REPUBLIKA.CO.ID, JAKARTA -- Komisi Pemberantasan Korupsi (KPK) bebas menentukan kapan akan melaksanakan amar putusan sidang praperadian kasus Bank Century yang dipimpin hakim tunggal Effendi Mukhtar. Mahkamah Agung berpendapat KPK tentu sangat berhati-hati dalam memproses kasus tersebut.
"Terserah KPK (kapan melaksanakan amar putusannya), mau cepat atau lambat itu berpulang kepada KPK, dan saya rasa KPK tetap memproses, hanya saja tidak dipublikasikan saja," kata Kepala Biro Hukum dan Humas Mahkamah Agung (MA) Abdullah mengungkapkan kepada Republika, Rabu (11/4).
Dia mengatakan selama KPK belum menerbitkan surat penghentian penyidikan perkara (SP3), kasus Bank Century belum ditutup. “Sampai hari ini tetap melakukan proses. KPK akan terus melakukan tugasnya, mau cepat atau lambat tergantung pada KPK," tambah dia.
Humas Pengadilan Negeri Jakarta Selatan Achmad Guntur mengatakan KPK tidak memiliki batasan waktu untuk segera melaksanakan putusan praperadilan Pengadilan Negeri Jakarta Selatan terkait kasus korupsi Bank Century. Pelaksanaan putusan praperadilan tersebut diserahkan kepada lembaga antirasuah itu.

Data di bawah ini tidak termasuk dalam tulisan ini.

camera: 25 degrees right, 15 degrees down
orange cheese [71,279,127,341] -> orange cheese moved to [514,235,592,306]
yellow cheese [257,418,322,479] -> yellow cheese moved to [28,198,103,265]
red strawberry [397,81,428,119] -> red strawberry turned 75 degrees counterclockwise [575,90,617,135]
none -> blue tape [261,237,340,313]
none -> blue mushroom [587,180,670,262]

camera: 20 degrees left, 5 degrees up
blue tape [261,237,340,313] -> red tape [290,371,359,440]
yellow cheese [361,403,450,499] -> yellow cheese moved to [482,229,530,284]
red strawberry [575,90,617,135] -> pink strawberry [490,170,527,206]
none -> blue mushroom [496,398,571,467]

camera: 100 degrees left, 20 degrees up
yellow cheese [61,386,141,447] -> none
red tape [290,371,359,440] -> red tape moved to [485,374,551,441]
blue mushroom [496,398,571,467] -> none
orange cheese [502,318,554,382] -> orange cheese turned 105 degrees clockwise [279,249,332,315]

"Itu kembali kepada para pihak, apakah akan melaksanakan putusan itu apa tidak. Dan tak ada batasan waktunya (untuk melaksanakan putusan). Akan tetapi, pengadilan punya kewajiban untuk mengumumkan putusan, dalam hal ini melalui direktori dengan meng-upload-nya (ke website)," ujarnya.
Guntur menambahkan, tidak ada kewajiban bagi pihak yang berperkara itu untuk meminta salinan putusan tersebut. Karena itu pula, tidak ada batas waktu bagi KPK mengambil salinan putusan untuk kemudian melaksanakan amar putusannya.

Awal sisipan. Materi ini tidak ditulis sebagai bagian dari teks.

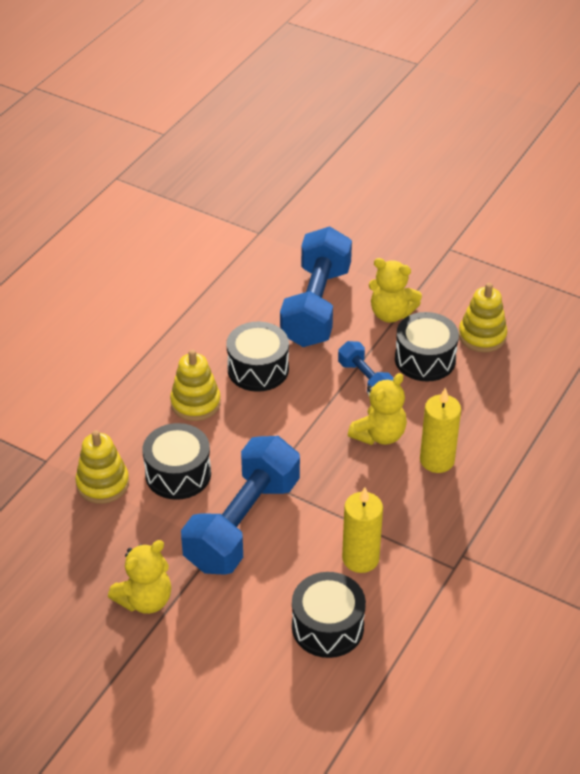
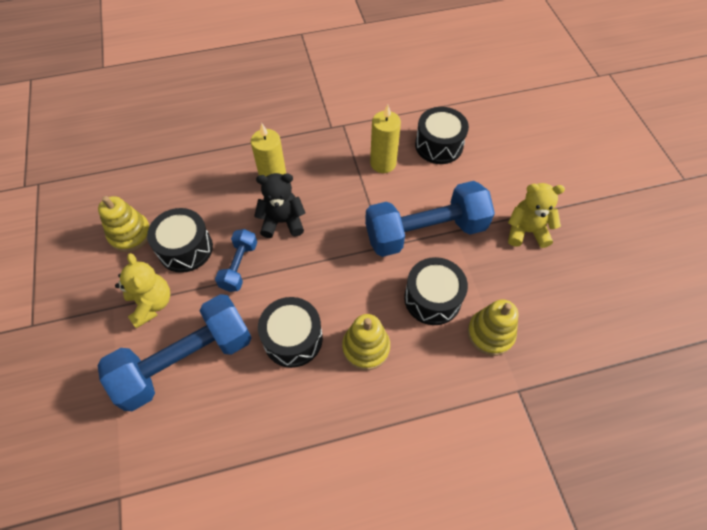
camera: 135 degrees left, 15 degrees up
yellow teddy bear [348,373,407,445] -> black teddy bear [254,173,305,238]

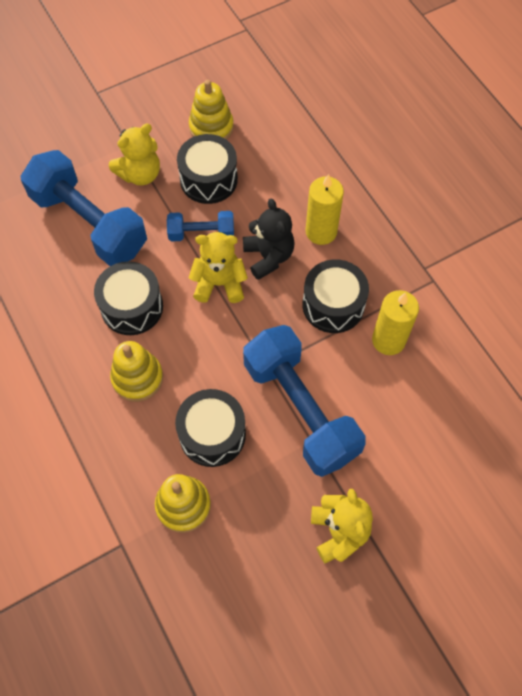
camera: 75 degrees right, 5 degrees up
black drum [415,107,469,164] -> black drum moved to [303,259,369,333]
none -> yellow teddy bear [189,232,248,303]

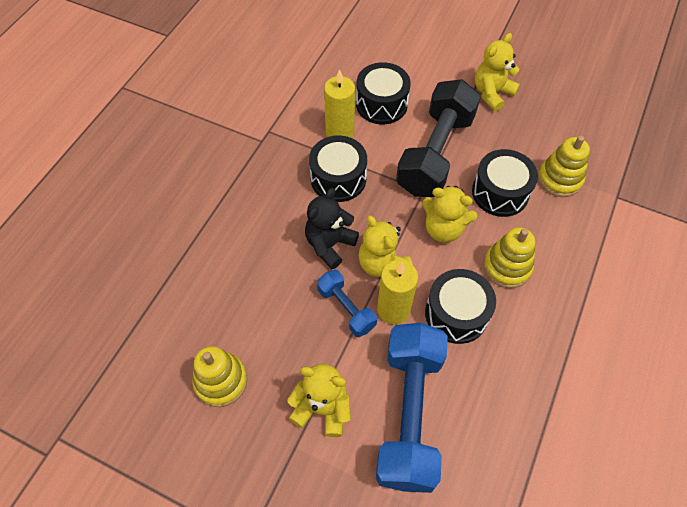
camera: 125 degrees left, 5 degrees down
black drum [177,134,238,204] -> black drum moved to [356,62,411,124]
blue dumbbell [243,325,366,477] -> black dumbbell [396,79,481,197]
yellow candle [306,174,344,245] -> yellow candle moved to [377,260,418,325]
none -> yellow teddy bear [422,186,477,243]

Sebelumnya, sidang praperadilan di PN Jaksel mengabulkan sebagian gugatan praperadilan yang diajukan oleh Masyarakat Anti-Korupsi Indonesia (MAKI) atas nama Boyamin Saiman terkait kasus dugaan korupsi dana talangan/bailout Bank Century. Dalam putusan hakim, KPK diwajibkan untuk melaksanakan penyidikan atas kasus Bank Century.
Bentuk pelaksanaannya yakni dengan menetapkan tersangka baru dalam kasus tersebut. Di antaranya, Boediono, Muliaman D. Hadad, Raden Pardede, dan lainnya sebagaimana tertuang dalam surat dakwaan atas nama terdakwa Budi Mulya. Jika tidak dilakukan, KPK harus melimpahkan kasus tersebut ke kepolisian atau kejaksaan.
Pelimpahan kasus ke dua institusi itu yakni dengan memulainya dari penyelidikan, penyidikan, dan penuntutan dalam proses persidangan di Pengadilan Negeri Tipikor Jakarta Pusat.